> [Page excerpt]
"""

On April 20, 2022, construction began on a 479000 sqft production facility in Pioneer, Ohio, which could produce over 22 million pounds of genetically engineered Atlantic salmon per year. The project was expected to cost $290–320 million.

On June 2, 2023, AquaBounty announced that construction of the Pioneer farm had been paused due to an unexpected increase in construction costs, bringing the new estimate to $375–395 million.

On November 7, 2023, AquaBounty announced that construction costs for the Pioneer farm had risen to $485–495 million. The company also entered into a non-binding memorandum of understanding with Noble Salmon to build and operate a recirculating aquaculture system (RAS) salmon farm in the Republic of Georgia.

On February 14, 2024, the company announced that it would sell its Indiana farm in order to continue funding the new Pioneer farm, which was now 30 percent completed. The sale was completed by July for $9.2 million.

In April 2024, AquaBounty obtained a $10 million short-term loan, maturing on July 31, 2024.

On June 7, 2024, David F. Melbourne Jr. became president and CEO of AquaBounty with the previous CEO, Sylvia Wulf, becoming board chair of the board of directors.

On September 3, 2024, the company announced that it would sell its farm in Rollo Bay, Prince Edward Island.

On December 6, 2024, CEO David F. Melbourne Jr. resigned from the company.

On December 11, 2024, the company announced it would wind down operations at its Bay Fortune site on Prince Edward Island, its last operating farm. Interim CEO David Frank said the company did not have sufficient liquidity to maintain operations at the facility.

On March 3, 2025, The sale of the company's Canadian farms, including the trademarks and patents for AquAdvantage salmon, was complete. Totaling $1.9 million.

To maintain operations, the company continued to auction available equipment from the Pioneer Farm Project throughout 2025.

==Products==
The company has developed hybrid salmon, trout, and tilapia designed to grow faster than traditional fish. Only the salmon has progressed to government (Canada, United States) approvals and are the first genetically modified animals approved for consumption. Their hybrid Atlantic salmon incorporates a gene from a Chinook salmon, which bears a single copy of the stably integrated α-form of the opAFP-GHc2 gene construct at the α-locus in the EO-1α line (Ocean Pout AKA Eel). AquaBounty has patented and trademarked this fish as the AquAdvantage salmon, a sterile Atlantic salmon female that can grow to market size in half the time of conventional salmon.

The company was reported to have made its first sale of 4.5 MT of AquaAdvantage salmon to Canadian customers in July 2017. Sales in the U.S. started May 2021.

"""

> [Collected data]
"""

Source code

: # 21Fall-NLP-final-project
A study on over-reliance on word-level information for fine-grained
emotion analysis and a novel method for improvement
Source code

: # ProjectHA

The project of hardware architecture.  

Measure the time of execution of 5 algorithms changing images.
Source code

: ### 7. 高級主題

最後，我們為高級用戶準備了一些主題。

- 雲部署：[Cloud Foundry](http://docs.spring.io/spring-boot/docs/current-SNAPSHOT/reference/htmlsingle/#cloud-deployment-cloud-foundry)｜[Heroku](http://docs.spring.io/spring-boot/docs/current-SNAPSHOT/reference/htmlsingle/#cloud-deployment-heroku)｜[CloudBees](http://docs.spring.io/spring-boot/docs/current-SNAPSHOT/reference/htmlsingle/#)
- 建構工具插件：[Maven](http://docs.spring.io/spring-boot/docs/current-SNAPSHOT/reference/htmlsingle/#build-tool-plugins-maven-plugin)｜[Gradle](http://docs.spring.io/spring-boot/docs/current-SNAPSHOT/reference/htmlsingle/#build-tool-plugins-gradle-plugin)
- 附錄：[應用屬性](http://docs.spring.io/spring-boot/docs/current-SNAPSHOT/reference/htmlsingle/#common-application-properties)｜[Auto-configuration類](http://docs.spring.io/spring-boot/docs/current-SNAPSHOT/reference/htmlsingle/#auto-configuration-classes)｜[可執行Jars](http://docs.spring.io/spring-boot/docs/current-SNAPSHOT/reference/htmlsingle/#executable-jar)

"""

> [Exercise A] In the AquaBounty excerpt, for what amount was the sale of the Indiana farm completed?
> [Exercise B] Condense the paragraph of the AquaBounty excerpt that begins "The company has developed hybrid salmon" into a short bulleted list, please.
> [Exercise C] Revise the AquaBounty excerpt starting with "On December 11, 2024, the" and going on through "at the facility.", swapping "liquidity" for "cash".

> [Response area A] $9.2 million.

> [Response area B]
- The company developed hybrid salmon, trout, and tilapia designed to grow faster than traditional fish.
- Only the salmon has received government approval (Canada, United States), and these are the first genetically modified animals approved for consumption.
- The hybrid Atlantic salmon incorporates a gene from a Chinook salmon.
- AquaBounty patented and trademarked it as the AquAdvantage salmon, a sterile female Atlantic salmon that reaches market size in half the time of conventional salmon.

> [Response area C]
On December 11, 2024, the company announced it would wind down operations at its Bay Fortune site on Prince Edward Island, its last operating farm. Interim CEO David Frank said the company did not have sufficient cash to maintain operations at the facility.